*** Entries provided Section Begins ***

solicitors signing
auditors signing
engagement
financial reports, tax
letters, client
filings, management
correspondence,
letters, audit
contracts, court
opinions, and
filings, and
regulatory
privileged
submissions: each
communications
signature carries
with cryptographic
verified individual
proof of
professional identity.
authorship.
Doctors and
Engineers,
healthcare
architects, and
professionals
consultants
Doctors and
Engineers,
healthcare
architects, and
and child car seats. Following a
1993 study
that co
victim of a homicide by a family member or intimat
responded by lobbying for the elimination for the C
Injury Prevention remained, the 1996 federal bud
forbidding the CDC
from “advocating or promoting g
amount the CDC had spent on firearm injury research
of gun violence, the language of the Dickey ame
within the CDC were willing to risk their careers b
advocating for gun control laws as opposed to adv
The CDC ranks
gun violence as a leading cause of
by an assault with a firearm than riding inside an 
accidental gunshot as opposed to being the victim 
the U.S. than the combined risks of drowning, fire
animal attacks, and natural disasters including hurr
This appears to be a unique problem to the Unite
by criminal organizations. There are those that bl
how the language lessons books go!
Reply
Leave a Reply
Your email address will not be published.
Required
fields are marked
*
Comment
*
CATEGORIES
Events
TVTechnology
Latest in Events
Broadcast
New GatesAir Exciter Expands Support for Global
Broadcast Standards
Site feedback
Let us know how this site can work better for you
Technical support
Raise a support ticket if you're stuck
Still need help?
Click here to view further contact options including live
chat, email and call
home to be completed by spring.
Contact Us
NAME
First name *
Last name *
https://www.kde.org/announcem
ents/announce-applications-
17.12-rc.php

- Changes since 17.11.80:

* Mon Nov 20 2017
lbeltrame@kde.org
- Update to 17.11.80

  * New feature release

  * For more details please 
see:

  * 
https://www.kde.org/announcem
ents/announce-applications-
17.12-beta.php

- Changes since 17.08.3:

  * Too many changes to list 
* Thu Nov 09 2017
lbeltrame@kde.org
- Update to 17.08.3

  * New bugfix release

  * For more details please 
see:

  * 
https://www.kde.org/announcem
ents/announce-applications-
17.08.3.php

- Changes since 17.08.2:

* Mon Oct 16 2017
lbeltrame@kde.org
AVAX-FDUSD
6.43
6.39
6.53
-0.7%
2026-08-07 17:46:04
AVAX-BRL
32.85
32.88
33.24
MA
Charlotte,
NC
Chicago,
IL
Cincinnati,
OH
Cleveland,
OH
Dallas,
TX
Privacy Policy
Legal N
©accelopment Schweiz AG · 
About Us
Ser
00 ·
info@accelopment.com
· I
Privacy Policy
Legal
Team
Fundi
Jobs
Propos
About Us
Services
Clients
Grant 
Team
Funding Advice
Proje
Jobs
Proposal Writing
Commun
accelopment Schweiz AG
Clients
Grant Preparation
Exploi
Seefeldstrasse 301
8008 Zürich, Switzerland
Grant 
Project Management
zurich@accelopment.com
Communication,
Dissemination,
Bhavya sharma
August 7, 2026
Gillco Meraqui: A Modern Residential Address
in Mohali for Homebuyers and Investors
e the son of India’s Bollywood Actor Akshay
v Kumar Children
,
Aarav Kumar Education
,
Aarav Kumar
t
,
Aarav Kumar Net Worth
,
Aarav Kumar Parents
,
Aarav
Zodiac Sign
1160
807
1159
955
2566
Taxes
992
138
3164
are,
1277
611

*** Entries provided Section Ends ***

- [What to work on]: Reproduce only this range: the first line of the data above through the line with "17.12-beta.php", both included, exactly as written.

- [Solution to the exercise]:
solicitors signing
auditors signing
engagement
financial reports, tax
letters, client
filings, management
correspondence,
letters, audit
contracts, court
opinions, and
filings, and
regulatory
privileged
submissions: each
communications
signature carries
with cryptographic
verified individual
proof of
professional identity.
authorship.
Doctors and
Engineers,
healthcare
architects, and
professionals
consultants
Doctors and
Engineers,
healthcare
architects, and
and child car seats. Following a
1993 study
that co
victim of a homicide by a family member or intimat
responded by lobbying for the elimination for the C
Injury Prevention remained, the 1996 federal bud
forbidding the CDC
from “advocating or promoting g
amount the CDC had spent on firearm injury research
of gun violence, the language of the Dickey ame
within the CDC were willing to risk their careers b
advocating for gun control laws as opposed to adv
The CDC ranks
gun violence as a leading cause of
by an assault with a firearm than riding inside an 
accidental gunshot as opposed to being the victim 
the U.S. than the combined risks of drowning, fire
animal attacks, and natural disasters including hurr
This appears to be a unique problem to the Unite
by criminal organizations. There are those that bl
how the language lessons books go!
Reply
Leave a Reply
Your email address will not be published.
Required
fields are marked
*
Comment
*
CATEGORIES
Events
TVTechnology
Latest in Events
Broadcast
New GatesAir Exciter Expands Support for Global
Broadcast Standards
Site feedback
Let us know how this site can work better for you
Technical support
Raise a support ticket if you're stuck
Still need help?
Click here to view further contact options including live
chat, email and call
home to be completed by spring.
Contact Us
NAME
First name *
Last name *
https://www.kde.org/announcem
ents/announce-applications-
17.12-rc.php

- Changes since 17.11.80:

* Mon Nov 20 2017
lbeltrame@kde.org
- Update to 17.11.80

  * New feature release

  * For more details please 
see:

  * 
https://www.kde.org/announcem
ents/announce-applications-
17.12-beta.php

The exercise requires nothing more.